What Is PageRank Sculpting?

Posted by seoman 9 July, 2008

Call it whatever you like: PageRank Hording, PageRank Siloing, or it’s latest name, PageRank Sculpting. The truth of the matter is, it’s all the same thing. The idea behind it is that, instead of allowing all your site links and outbound links to be dofollow, you cut off the unnecessary ones by using a nofollow tag.

Matt Cutts, Rand Fishkin, and Bruce Clay have all had a say about the practice, and in general the SEO community had entered a into a hype over it. But it seems that the success has been as marginal as those three voices had explained while the community jumped the gun.

It’s understandable why people dove head first into it. The idea of saving your link juice from other sites or even your About Us page seems like it would make a big difference if you cut out enough fat. With little to none spilling over an Google not crawling those links or pages, there would be more juice where you need it. You could even redirect your links from a high PageRank page to another you want to boost up, nofollowing the rest, and the idea should really make a difference.

But unlike the difference you receive from incoming links, this method provides marginal results. On an established website, this can be a project that is worth the time it takes to do correctly. With people like Nathan Buggia from Microsoft and Matt Cutts from Google speaking up about it’s benefit, if you have the time to build a sculpting plan out, why not?
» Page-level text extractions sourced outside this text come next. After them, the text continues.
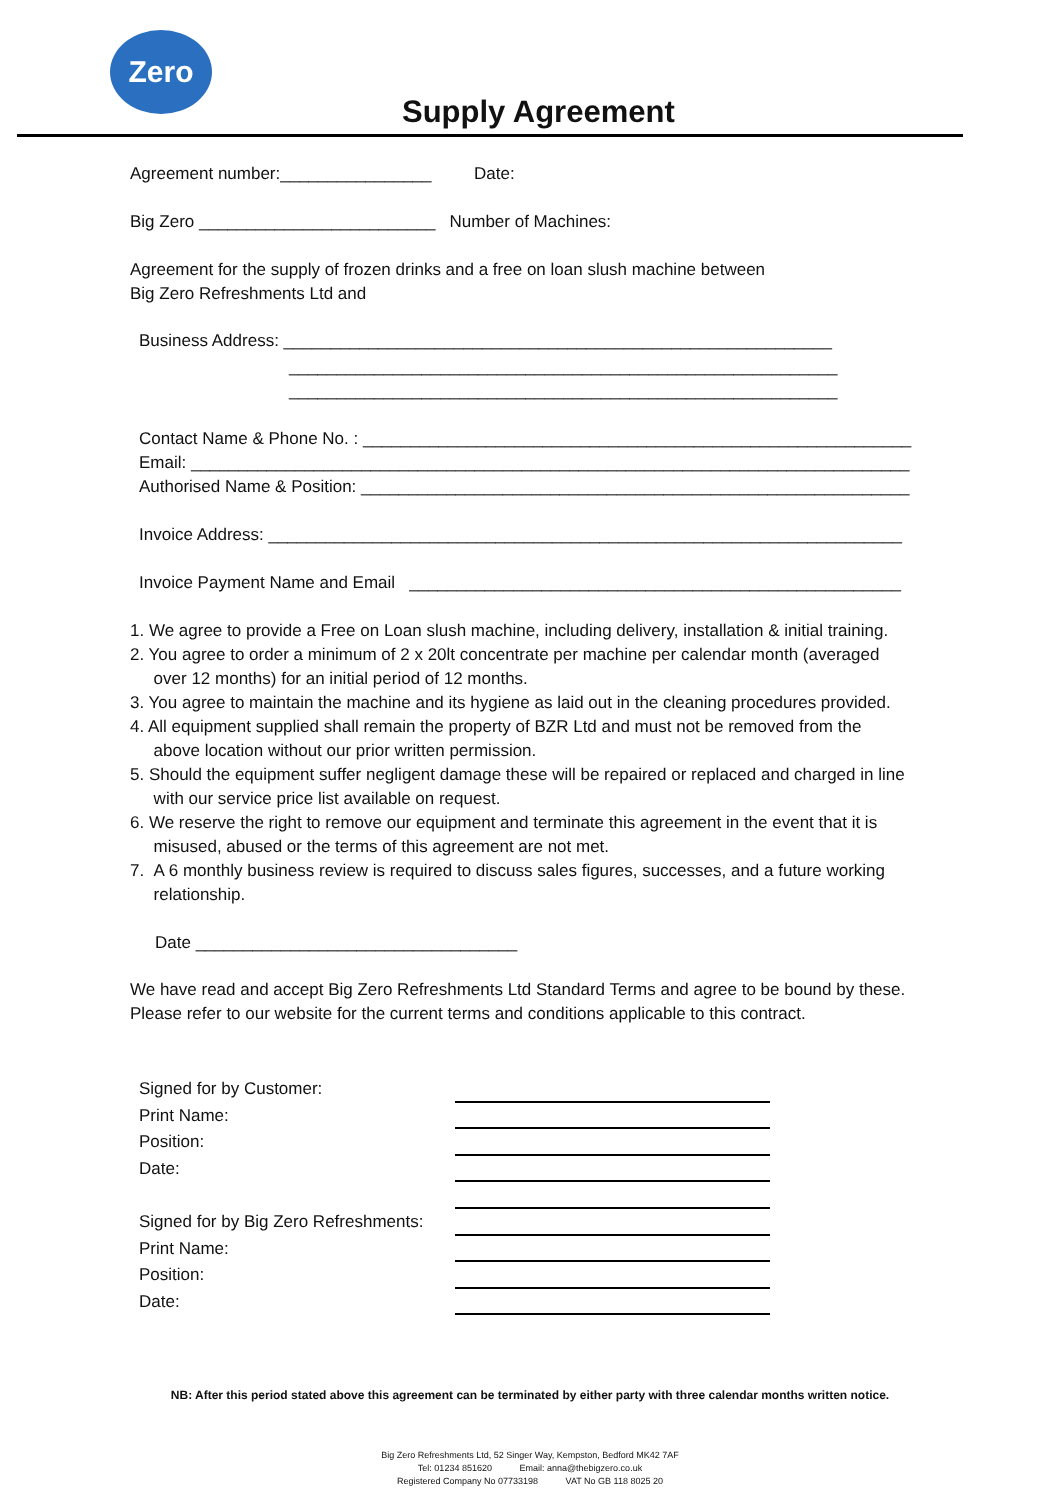Zero
Supply Agreement
Agreement number:________________ Date:
Big Zero _________________________ Number of Machines:
Agreement for the supply of frozen drinks and a free on loan slush machine between
Big Zero Refreshments Ltd and
Business Address: __________________________________________________________
__________________________________________________________
__________________________________________________________
Contact Name & Phone No. : __________________________________________________________
Email: ____________________________________________________________________________
Authorised Name & Position: __________________________________________________________
Invoice Address: ___________________________________________________________________
Invoice Payment Name and Email ____________________________________________________
1. We agree to provide a Free on Loan slush machine, including delivery, installation & initial training.
2. You agree to order a minimum of 2 x 20lt concentrate per machine per calendar month (averaged
over 12 months) for an initial period of 12 months.
3. You agree to maintain the machine and its hygiene as laid out in the cleaning procedures provided.
4. All equipment supplied shall remain the property of BZR Ltd and must not be removed from the
above location without our prior written permission.
5. Should the equipment suffer negligent damage these will be repaired or replaced and charged in line
with our service price list available on request.
6. We reserve the right to remove our equipment and terminate this agreement in the event that it is
misused, abused or the terms of this agreement are not met.
7. A 6 monthly business review is required to discuss sales figures, successes, and a future working
relationship.
Date __________________________________
We have read and accept Big Zero Refreshments Ltd Standard Terms and agree to be bound by these.
Please refer to our website for the current terms and conditions applicable to this contract.
Signed for by Customer:
Print Name:
Position:
Date:
Signed for by Big Zero Refreshments:
Print Name:
Position:
Date:
NB: After this period stated above this agreement can be terminated by either party with three calendar months written notice.
Big Zero Refreshments Ltd, 52 Singer Way, Kempston, Bedford MK42 7AF
Tel: 01234 851620 Email: anna@thebigzero.co.uk
Registered Company No 07733198 VAT No GB 118 8025 20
The practice is in no way penalized either. You could easily achieve the same effect by setting the page to not be crawled by the robots.txt file, or even setting the entire page to nofollow through the use of meta tag data.

It would be very interesting to get a survey going and see the results of how PageRank Sculpting helps a website. If you’re interested, please answer the following questions below in our comments section.

  • Do you currently utilize this method?
  • Have you seen an increase in rank or traffic due to using it?
  • Has the rank or traffic advanced at a higher level than that of other pages on your website?
  • Have any of the websites that use to be dofollow links from your blog removed your link or altered yours?